**ENTRIES SHOWN:**
▽

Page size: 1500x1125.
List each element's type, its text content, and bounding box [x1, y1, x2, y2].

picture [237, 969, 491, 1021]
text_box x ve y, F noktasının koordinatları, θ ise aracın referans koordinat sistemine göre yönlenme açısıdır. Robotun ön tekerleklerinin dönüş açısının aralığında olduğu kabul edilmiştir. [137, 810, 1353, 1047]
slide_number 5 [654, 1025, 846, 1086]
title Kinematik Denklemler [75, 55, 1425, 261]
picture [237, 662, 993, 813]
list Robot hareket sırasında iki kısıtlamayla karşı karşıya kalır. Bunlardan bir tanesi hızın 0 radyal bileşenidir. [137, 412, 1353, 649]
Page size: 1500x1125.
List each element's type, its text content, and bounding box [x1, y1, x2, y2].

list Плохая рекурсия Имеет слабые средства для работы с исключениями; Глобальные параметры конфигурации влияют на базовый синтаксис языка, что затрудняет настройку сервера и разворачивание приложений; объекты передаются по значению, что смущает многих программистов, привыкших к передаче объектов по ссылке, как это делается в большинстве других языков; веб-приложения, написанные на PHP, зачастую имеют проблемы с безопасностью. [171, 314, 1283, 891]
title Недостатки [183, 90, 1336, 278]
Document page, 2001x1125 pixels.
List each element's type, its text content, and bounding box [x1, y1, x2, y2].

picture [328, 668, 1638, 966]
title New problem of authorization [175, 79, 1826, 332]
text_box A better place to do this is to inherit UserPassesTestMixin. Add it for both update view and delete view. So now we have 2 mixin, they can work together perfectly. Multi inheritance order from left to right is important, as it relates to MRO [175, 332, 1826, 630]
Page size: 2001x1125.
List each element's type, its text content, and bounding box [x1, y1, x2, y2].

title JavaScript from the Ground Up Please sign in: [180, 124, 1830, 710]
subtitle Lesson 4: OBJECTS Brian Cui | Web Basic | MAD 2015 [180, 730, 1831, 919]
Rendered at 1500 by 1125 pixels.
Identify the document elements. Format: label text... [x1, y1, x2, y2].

△

**REQUIREMENT:** Please write the full listing out again, exactly.

**COMPLETED TASK:**
Page size: 1500x1125.
List each element's type, its text content, and bounding box [x1, y1, x2, y2].

picture [237, 969, 491, 1021]
text_box x ve y, F noktasının koordinatları, θ ise aracın referans koordinat sistemine göre yönlenme açısıdır. Robotun ön tekerleklerinin dönüş açısının aralığında olduğu kabul edilmiştir. [137, 810, 1353, 1047]
slide_number 5 [654, 1025, 846, 1086]
title Kinematik Denklemler [75, 55, 1425, 261]
picture [237, 662, 993, 813]
list Robot hareket sırasında iki kısıtlamayla karşı karşıya kalır. Bunlardan bir tanesi hızın 0 radyal bileşenidir. [137, 412, 1353, 649]
Page size: 1500x1125.
List each element's type, its text content, and bounding box [x1, y1, x2, y2].

list Плохая рекурсия Имеет слабые средства для работы с исключениями; Глобальные параметры конфигурации влияют на базовый синтаксис языка, что затрудняет настройку сервера и разворачивание приложений; объекты передаются по значению, что смущает многих программистов, привыкших к передаче объектов по ссылке, как это делается в большинстве других языков; веб-приложения, написанные на PHP, зачастую имеют проблемы с безопасностью. [171, 314, 1283, 891]
title Недостатки [183, 90, 1336, 278]
Document page, 2001x1125 pixels.
List each element's type, its text content, and bounding box [x1, y1, x2, y2].

picture [328, 668, 1638, 966]
title New problem of authorization [175, 79, 1826, 332]
text_box A better place to do this is to inherit UserPassesTestMixin. Add it for both update view and delete view. So now we have 2 mixin, they can work together perfectly. Multi inheritance order from left to right is important, as it relates to MRO [175, 332, 1826, 630]
Page size: 2001x1125.
List each element's type, its text content, and bounding box [x1, y1, x2, y2].

title JavaScript from the Ground Up Please sign in: [180, 124, 1830, 710]
subtitle Lesson 4: OBJECTS Brian Cui | Web Basic | MAD 2015 [180, 730, 1831, 919]
Rendered at 1500 by 1125 pixels.
Identify the document elements. Format: label text... [x1, y1, x2, y2].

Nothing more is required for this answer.